──────── MATERIAL SHOWN ────────
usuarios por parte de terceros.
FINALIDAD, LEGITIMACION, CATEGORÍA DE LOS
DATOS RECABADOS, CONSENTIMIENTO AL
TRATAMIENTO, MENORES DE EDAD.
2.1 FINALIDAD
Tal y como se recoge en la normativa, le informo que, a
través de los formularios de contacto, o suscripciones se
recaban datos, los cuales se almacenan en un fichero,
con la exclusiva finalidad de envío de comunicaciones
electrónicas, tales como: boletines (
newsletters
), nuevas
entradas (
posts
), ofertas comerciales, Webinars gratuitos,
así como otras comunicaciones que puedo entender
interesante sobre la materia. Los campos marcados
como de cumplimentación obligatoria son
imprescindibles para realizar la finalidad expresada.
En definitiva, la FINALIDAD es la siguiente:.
────────
Output the complete set of records word for word.

SOLUTION TO THE EXERCISE —
usuarios por parte de terceros.
FINALIDAD, LEGITIMACION, CATEGORÍA DE LOS
DATOS RECABADOS, CONSENTIMIENTO AL
TRATAMIENTO, MENORES DE EDAD.
2.1 FINALIDAD
Tal y como se recoge en la normativa, le informo que, a
través de los formularios de contacto, o suscripciones se
recaban datos, los cuales se almacenan en un fichero,
con la exclusiva finalidad de envío de comunicaciones
electrónicas, tales como: boletines (
newsletters
), nuevas
entradas (
posts
), ofertas comerciales, Webinars gratuitos,
así como otras comunicaciones que puedo entender
interesante sobre la materia. Los campos marcados
como de cumplimentación obligatoria son
imprescindibles para realizar la finalidad expresada.
En definitiva, la FINALIDAD es la siguiente:.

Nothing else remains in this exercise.